Why should aspirin be chewed instead of taken orally


Problem 1: Could you at any point make sense of why a reduction in serum lipid levels follows an intense myocardial dead tissue (MI)? How long does this decrease last, and in this case, how is it determined whether the patient has hyperlipidemia?

Problem 2: Why should aspirin be chewed instead of taken orally in patients who have had a myocardial infarction?

Problem 3: If the heart rate falls below 60 beats per minute, should beta-blockers that are prescribed for hypertension be stopped?

Problem 4: How can patients with recurrent ischaemic stroke be evaluated for aspirin resistance? Is the length of time it takes for the blood to clot an issue? Cardiovascular disease 13 133

Problem 5: Will a patient with heart failure and atrial fibrillation on warfarin who experiences frequent transient ischaemic attacks benefit from having aspirin prescribed? Does the substitution of aspirin with clopidogrel resolve this issue?

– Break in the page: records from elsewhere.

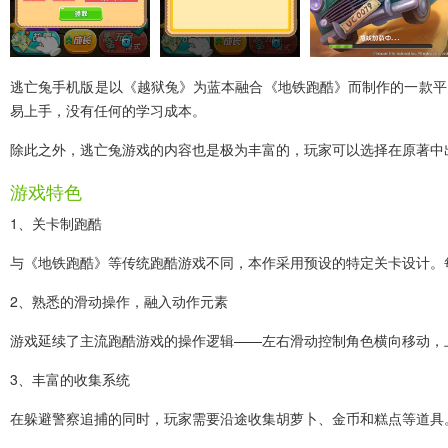
逃亡兔手机版
是以《越狱兔》为蓝本融合《地铁跑酷》而制作的一款平
易上手，没有任何的学习成本。
除此之外，逃亡兔游戏的内容也是极为丰富的，玩家可以选择在原著中
游戏特色
1、关卡制跑酷
与《地铁跑酷》等传统跑酷游戏不同，本作采用预设的特定关卡设计。
2、熟悉的滑动操作，融入动作元素
游戏延续了主流跑酷游戏的操作逻辑——左右滑动控制角色横向移动，
3、丰富的收集系统
在躲避警察追捕的同时，玩家需要沿途收集胡萝卜、金币和糕点等道具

Problem 6: Is anticoagulation necessary for 70% of patients with inoperable carotid stenosis?

Problem 7: In the event of renal damage caused by hypertension, what is the upper limit of serum creatinine above which thiazides should not be prescribed?

Problem 8:

a. What is the measurement of blood pressure?

b. When a patient is suspected of having coarctation of the aorta, where should the stethoscope and cuff be placed?

Problem 9: As a third-year clinical understudy in Russia I'm exploring 'the job of proteolytic chemicals and their inhibitors in lung pathology'. Can you describe the normal function of proteolytic enzymes in the lung?

Problem 10: One of the causes of bronchial breath sounds in Question 2 is bronchtasis. It's hard to comprehend this. Could you provide a more precise explanation of how bronchial breath sounds work?